I’ve written before about the life of a lawsuit and how long stretches of time appear with nothing seeming to happen. As I said before, some of that is waiting on reactions from the other side and some of it is work done by the attorney that doesn’t require much from the client, especially if your attorney has done his work well early in the representation in getting information from you about your case.
One of the “hot” periods for a client after the Complaint has been filed is his deposition. In general, depositions are an oral question and answer period between an attorney and the person being deposed. Depositions are part of “discovery” (with one exception I’ll talk about below) which also includes Interrogatories (answers to written questions) and Requests to Produce Documents. Depositions can be taken of anyone involved in the case, witnesses, experts, or parties. The rules are the same although the reasons for the deposition may be different.
Under the North Carolina Rules of Civil Procedure, the party being deposed or their attorney simply has to receive ten days written notice of when and where. A non-party witness may also require a subpoena from the court. In practice, attorneys and the witnesses try to agree on a time and place that is most convenient for everyone.
A deposition does not have to be, and most of the time isn’t, held in a courtroom. Usually the deposition is held in an attorney’s office, most frequently in the office of the lawyer who is representing the party being deposed. This is not a requirement and I’ve done depositions in hotel rooms, airport lounges, doctor’s offices, around kitchen tables, and a barge in the middle of the Cape Fear River outside of Wilmington. What is required is a court reporter. She takes down all the questions and all the answers and about two weeks after the deposition, provides transcripts to all involved. Other than the party being deposed, the attorney who asked for the deposition, other attorneys involved in the case, and the attorney representing the deponent, no other persons must be present. However, occasionally other people interested in the proceedings may sit in, such as spouses or expert witnesses. Strictly speaking, no one can be excluded unless one of the attorneys makes a motion before the court for a protective order. Practically speaking, if there is a legitimate reason, (such as trying to see if two witnesses’ stories match up) the attorneys will oftentimes agree.

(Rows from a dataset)
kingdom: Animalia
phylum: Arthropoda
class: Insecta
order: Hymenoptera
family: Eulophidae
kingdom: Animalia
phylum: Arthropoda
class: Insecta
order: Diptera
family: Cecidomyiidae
--
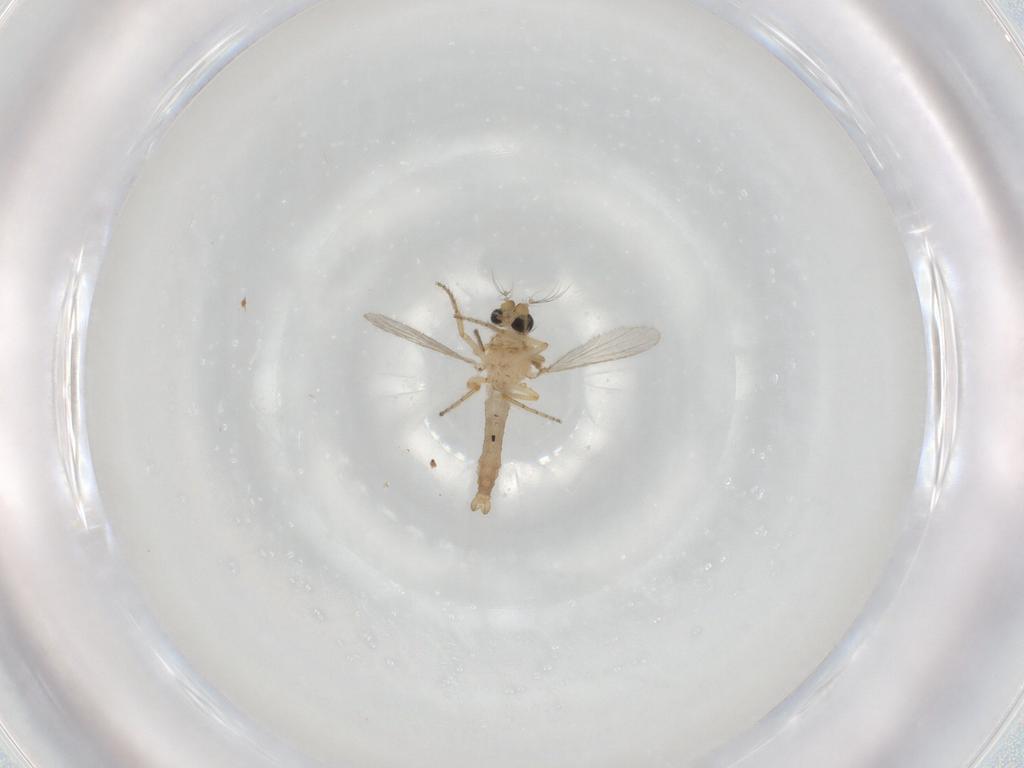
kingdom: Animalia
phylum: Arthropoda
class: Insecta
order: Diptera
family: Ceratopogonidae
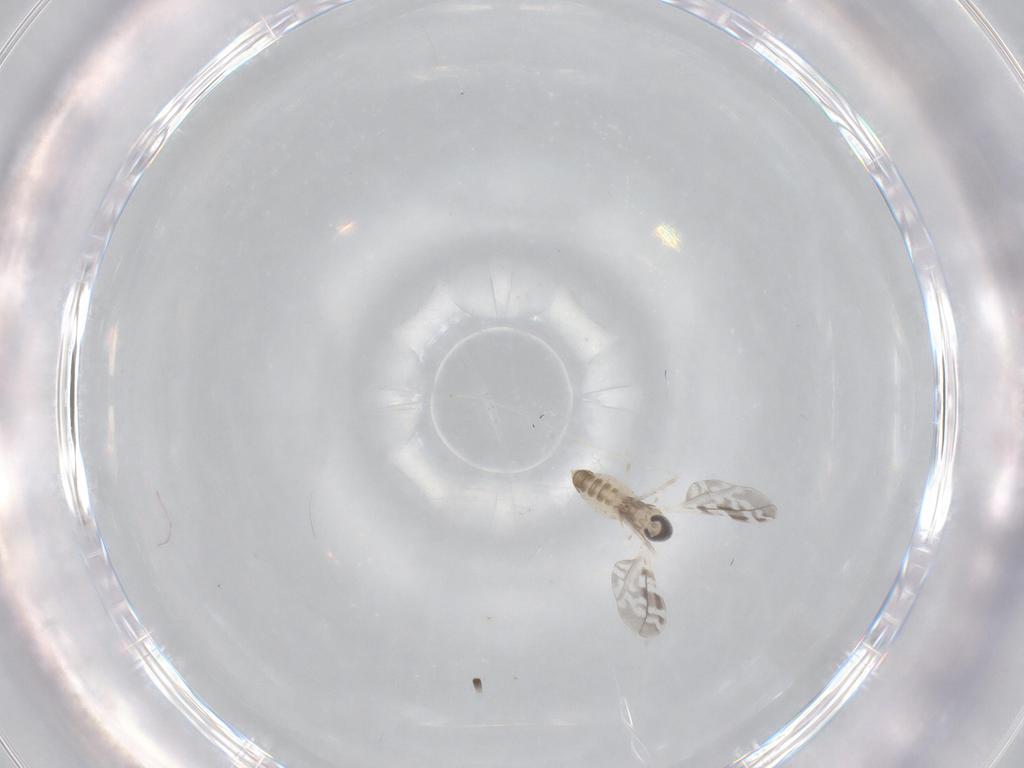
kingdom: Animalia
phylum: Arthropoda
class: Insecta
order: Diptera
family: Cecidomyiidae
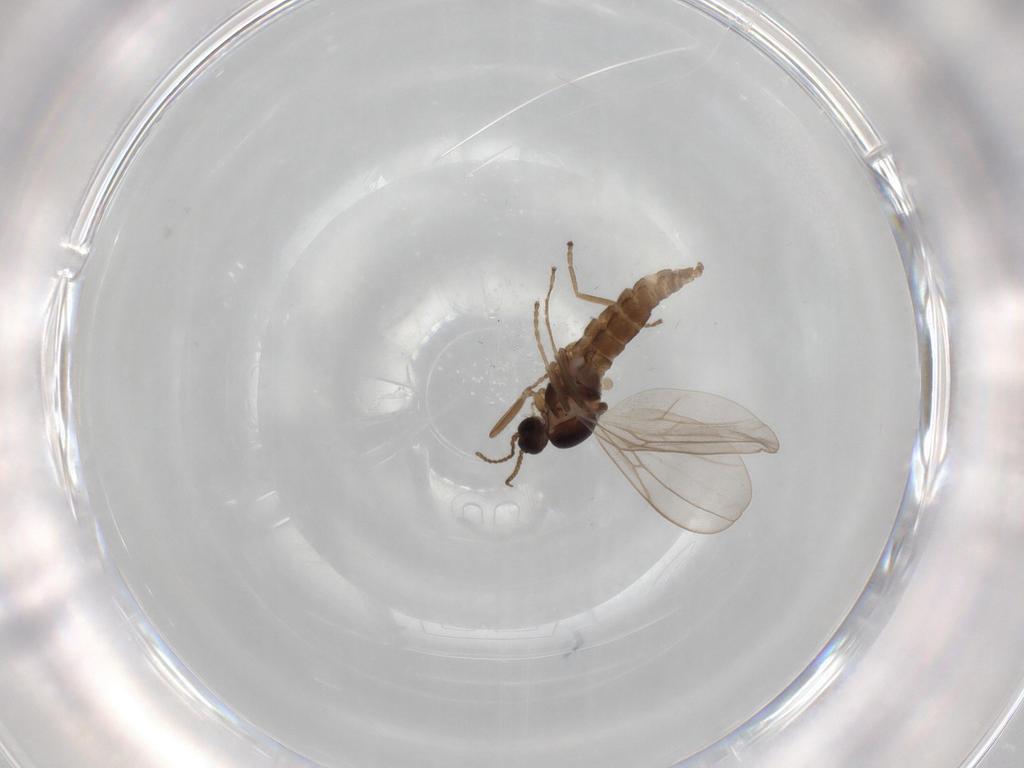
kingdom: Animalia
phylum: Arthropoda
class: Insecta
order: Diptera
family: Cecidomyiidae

* To do *
1. In one to three sentences, explain why, according to the passage on depositions, long stretches of a lawsuit can pass with nothing seeming to happen.
2. Summarize the passage on depositions in three sentences.
The entries have no connection to the passage on depositions.

* Responses for each task *
1. Part of that time is spent waiting for reactions from the other side. The rest is attorney work that asks little of the client, especially when the attorney gathered information about the case from the client early in the representation.

2. A deposition, usually a busy period for a client after the Complaint is filed, is an oral question-and-answer session between an attorney and the person being deposed, and it can be taken of parties, witnesses, or experts. Under the North Carolina Rules of Civil Procedure, the party being deposed or that party's attorney must receive ten days' written notice, and a non-party witness may also require a subpoena, though in practice everyone tries to agree on a convenient time and place. Depositions are usually held in an attorney's office rather than a courtroom but require a court reporter, who provides transcripts about two weeks later, and other interested people may attend unless a protective order is obtained or the attorneys agree to exclude them.